Plaintiff, Mary Koval Chernavage, filed a complaint in divorce against defendant, Adam Chernavage, on September 7, 1949. On September 14, 1949, pursuant to a praecipe filed by defendant, a rule was entered upon plaintiff to file a bill of particulars. The bill of particulars was not *559filed until July 3, 1951. On July 11, 1951, five days after counsel for defendant accepted service of the bill of particulars, defendant’s counsel filed a prsecipe for a judgment of non pros under Pa. R. C. P. 1128(6), because the bill of particulars was not filed within 20 days after service of the rule. The prothonotary, pursuant to the prsecipe, entered judgment of non pros. On July 24, 1951, plaintiff petitioned this court to strike off this judgment of non pros and obtained a rule on defendant to show cause why the judgment of non pros should not be stricken. This rule is now before the court.
Plaintiff delayed almost two years after defendant’s rule upon her for a hill of particulars was filed before she actually filed that pleading, although no extra time for filing had been allowed by the court. However, she did file the bill of particulars before defendant filed his prsecipe for non pros under Pa. R. C. P. 1128(6).
Rule 1128(6) of the Pennsylvania Rules of Civil Procedure provides:
“If a bill of particulars is not filed within twenty (20) days after service of the rule, or within such further time thereafter as the court may allow, the prothonotary, upon prsecipe of the defendant, shall enter a judgment of non pros.”

_SOURCE DATA_.
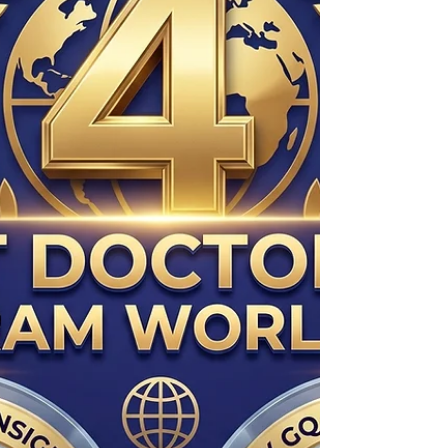
Le 24 juin 2026, le prestigieux Times Higher Education (THE) a
publié son classement d'impact sur le développement durable
2026 (Sustainability Impact Rankings), plaçant officiellement la
Swiss International University parmi les 500 meilleures
universités au monde. Cette réalisation monument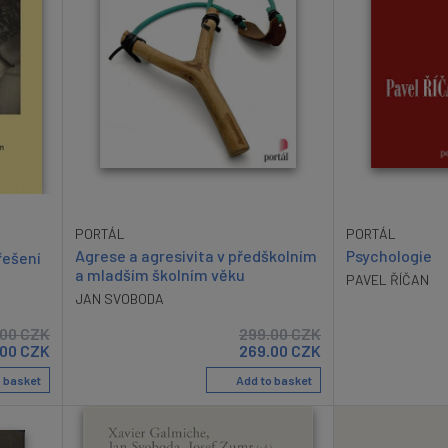
PORTÁL
PORTÁL
Psychologie
Agrese a agresivita v předškolním
 řešení
a mladším školním věku
PAVEL ŘÍČAN
JAN SVOBODA
.00
CZK
299.00
CZK
.00
CZK
269.00
CZK
 basket
Add to basket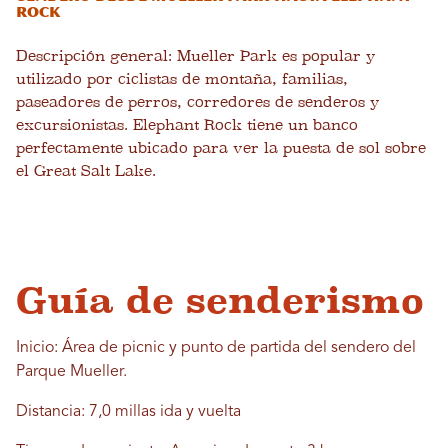
Rock
Descripción general: Mueller Park es popular y
utilizado por ciclistas de montaña, familias,
paseadores de perros, corredores de senderos y
excursionistas. Elephant Rock tiene un banco
perfectamente ubicado para ver la puesta de sol sobre
el Great Salt Lake.
Guía de senderismo
Inicio: Área de picnic y punto de partida del sendero del
Parque Mueller.
Distancia: 7,0 millas ida y vuelta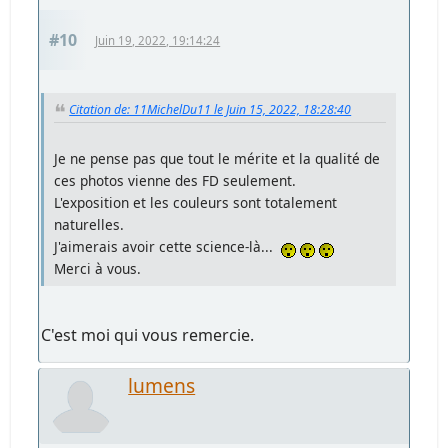
#10
Juin 19, 2022, 19:14:24
Citation de: 11MichelDu11 le Juin 15, 2022, 18:28:40
Je ne pense pas que tout le mérite et la qualité de
ces photos vienne des FD seulement.
L'exposition et les couleurs sont totalement
naturelles.
J'aimerais avoir cette science-là...
Merci à vous.
C'est moi qui vous remercie.
lumens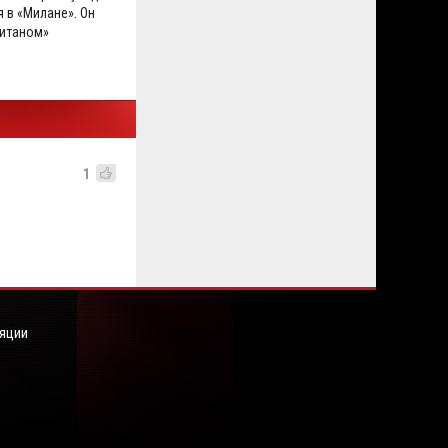
 в «Милане». Он
итаном»
1
яции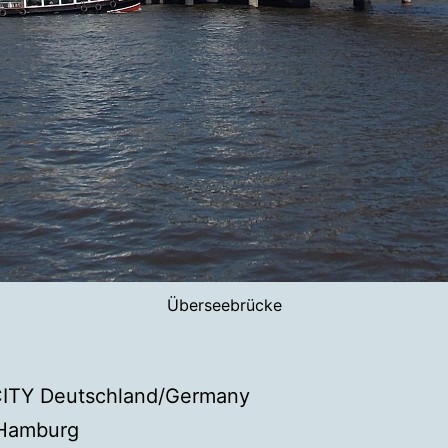
Überseebrücke
ITY Deutschland/Germany
Hamburg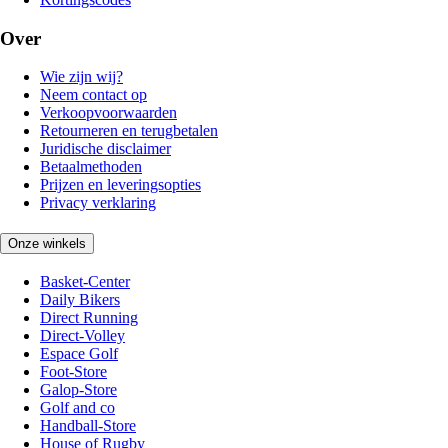
Over
Wie zijn wij?
Neem contact op
Verkoopvoorwaarden
Retourneren en terugbetalen
Juridische disclaimer
Betaalmethoden
Prijzen en leveringsopties
Privacy verklaring
Onze winkels
Basket-Center
Daily Bikers
Direct Running
Direct-Volley
Espace Golf
Foot-Store
Galop-Store
Golf and co
Handball-Store
House of Rugby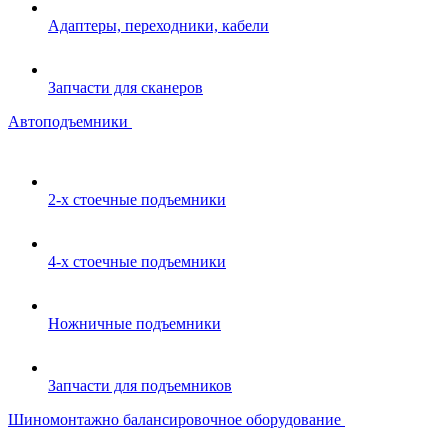
Адаптеры, переходники, кабели
Запчасти для сканеров
Автоподъемники
2-х стоечные подъемники
4-х стоечные подъемники
Ножничные подъемники
Запчасти для подъемников
Шиномонтажно балансировочное оборудование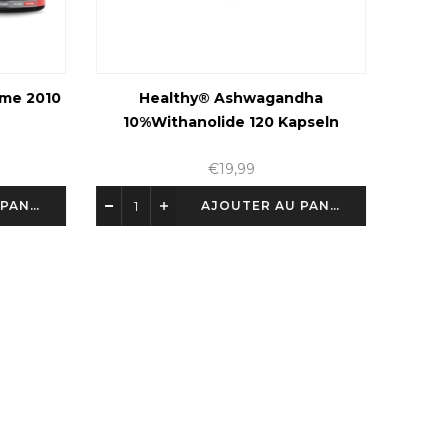
me 2010
Healthy® Ashwagandha
10%Withanolide 120 Kapseln
€19,99
AJOUTER AU PANIER
AJOUTER AU PANIER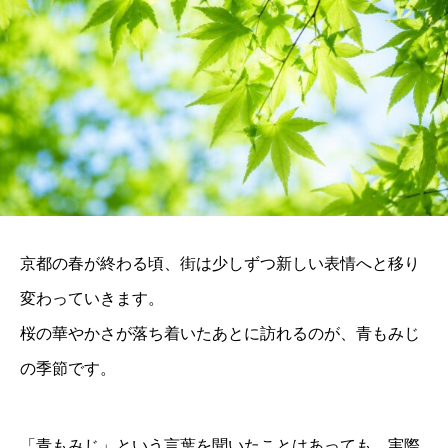
京都の春が終わる頃、街は少しずつ新しい表情へと移り
変わっていきます。
桜の華やかさが落ち着いたあとに訪れるのが、青もみじ
の季節です。
「青もみじ」という言葉を聞いたことはあっても、実際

_PROBLEM A_.
From the court opinion, quote word for word the part that opens with the words "Plaintiff, Mary Koval" and closes with "before the court.".
_PROBLEM B_.
Answer these questions from the court opinion:
(i) On what date did the plaintiff file her complaint in divorce?
(ii) On what date was the bill of particulars filed?
(iii) Under Rule 1128(6), within how many days after service of the rule must a bill of particulars be filed?

_TASK RESPONSE A_.
Plaintiff, Mary Koval Chernavage, filed a complaint in divorce against defendant, Adam Chernavage, on September 7, 1949. On September 14, 1949, pursuant to a praecipe filed by defendant, a rule was entered upon plaintiff to file a bill of particulars. The bill of particulars was not *559filed until July 3, 1951. On July 11, 1951, five days after counsel for defendant accepted service of the bill of particulars, defendant’s counsel filed a prsecipe for a judgment of non pros under Pa. R. C. P. 1128(6), because the bill of particulars was not filed within 20 days after service of the rule. The prothonotary, pursuant to the prsecipe, entered judgment of non pros. On July 24, 1951, plaintiff petitioned this court to strike off this judgment of non pros and obtained a rule on defendant to show cause why the judgment of non pros should not be stricken. This rule is now before the court.

_TASK RESPONSE B_.
(i) September 7, 1949
(ii) July 3, 1951
(iii) Twenty (20) days